The John Wesley Powell River History Museum is the only museum in the United States devoted entirely to the history of river running, and it sits exactly where that story belongs — on the bank of the Green River at the east end of the town of Green River, the desert waypoint that has launched river expeditions for more than a century. It honors the one-armed Civil War veteran and geologist John Wesley Powell, who in 1869 led the first documented passage by Europeans down the Green and Colorado rivers and through the Grand Canyon — a treacherous, roughly thousand-mile, three-month descent into what was then one of the last blank spots on the map of the United States.
A visit usually begins in the museum's theater with the short film "The Great Unknown," a retelling of that 1869 journey, before opening into galleries of expedition sculptures and a hall of historic wooden boats built to run whitewater in the decades since Powell. The River Runners Hall of Fame honors the men and women — the Hatch family of river guides among them — who turned river exploration into a way of life. A dinosaur exhibit, a rotating art gallery, and a covered riverside patio lined with interpretive panels on the San Rafael Swell, the Outlaw Trail, and the region's ghost towns round out a stop that rewards far more than the twenty minutes most travelers expect to give it.

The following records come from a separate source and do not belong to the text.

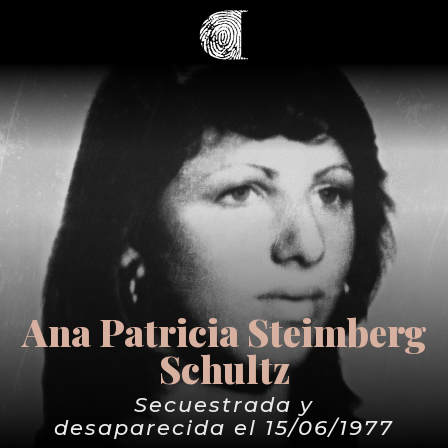
Ana Patricia Steimberg
Schultz
Secuestrada y
desaparecida el 15/06/1977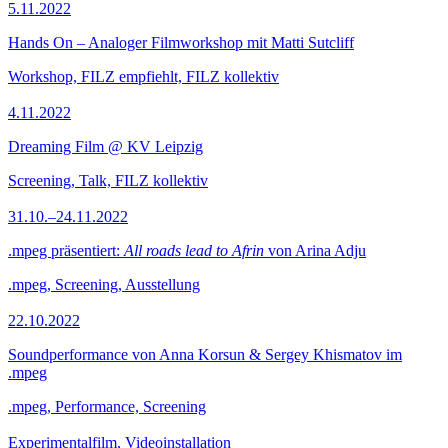
5.11.2022
Hands On – Analoger Filmworkshop mit Matti Sutcliff
Workshop, FILZ empfiehlt, FILZ kollektiv
4.11.2022
Dreaming Film @ KV Leipzig
Screening, Talk, FILZ kollektiv
31.10.–24.11.2022
.mpeg präsentiert:
All roads lead to Afrin
von Arina Adju
.mpeg, Screening, Ausstellung
22.10.2022
Soundperformance von Anna Korsun & Sergey Khismatov im
.mpeg
.mpeg, Performance, Screening
Experimentalfilm, Videoinstallation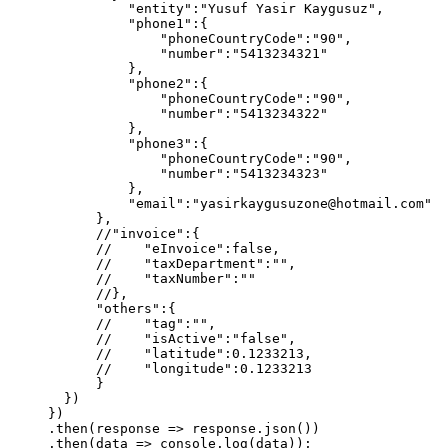
"
entity
"
:
"
Yusuf Yasir Kaygusuz
"
,
"
phone1
"
:
{
"
phoneCountryCode
"
:
"
90
"
,
"
number
"
:
"
5413234321
"
},
"
phone2
"
:
{
"
phoneCountryCode
"
:
"
90
"
,
"
number
"
:
"
5413234322
"
},
"
phone3
"
:
{
"
phoneCountryCode
"
:
"
90
"
,
"
number
"
:
"
5413234323
"
},
"
email
"
:
"
yasirkaygusuzone@hotmail.com
"
},
//"invoice":{
//    "eInvoice":false,
//    "taxDepartment":"",
//    "taxNumber":""
//},
"
others
"
:
{
//    "tag":"",
//    "isActive":"false",
//    "latitude":0.1233213,
//    "longitude":0.1233213
}
})
})
.
then
(
response
=>
 response.
json
())
.
then
(
data
=>
 console.
log
(data));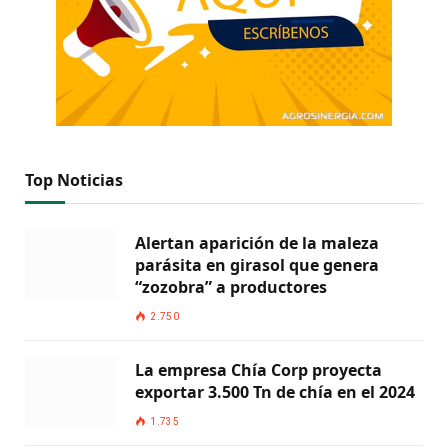
Top Noticias
Alertan aparición de la maleza
parásita en girasol que genera
“zozobra” a productores
2.750
La empresa Chía Corp proyecta
exportar 3.500 Tn de chía en el 2024
1.735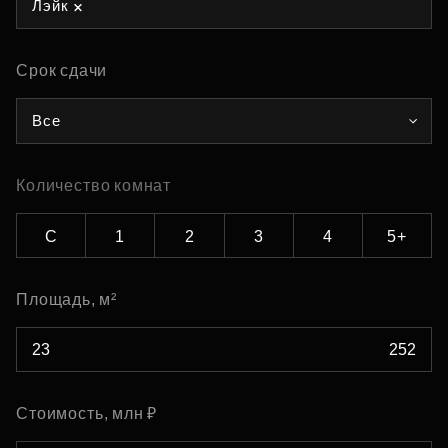
Лэйк
Срок сдачи
Все
Количество комнат
С
1
2
3
4
5+
Площадь, м²
Стоимость, млн ₽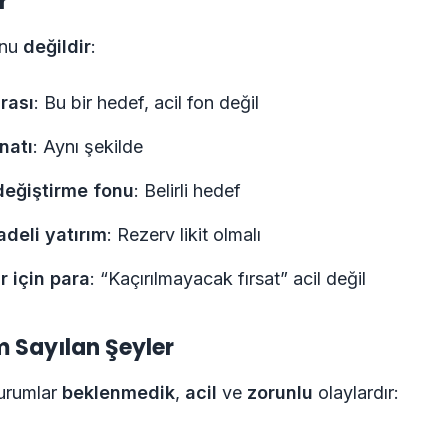
r
onu
değildir
:
arası
: Bu bir hedef, acil fon değil
natı
: Aynı şekilde
değiştirme fonu
: Belirli hedef
deli yatırım
: Rezerv likit olmalı
ar için para
: “Kaçırılmayacak fırsat” acil değil
m Sayılan Şeyler
durumlar
beklenmedik
,
acil
ve
zorunlu
olaylardır:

The museum makes a natural anchor for exploring this stretch of the Colorado Plateau. Crystal Geyser, a cold-water geyser that erupts on the riverbank a few miles downstream, is an easy side trip; the rivers Powell charted thread north toward Dinosaur National Monument and south toward the canyon country around Moab. For anyone who has floated these waters — or dreams of it — the museum turns the view out the window into a story a century and a half deep.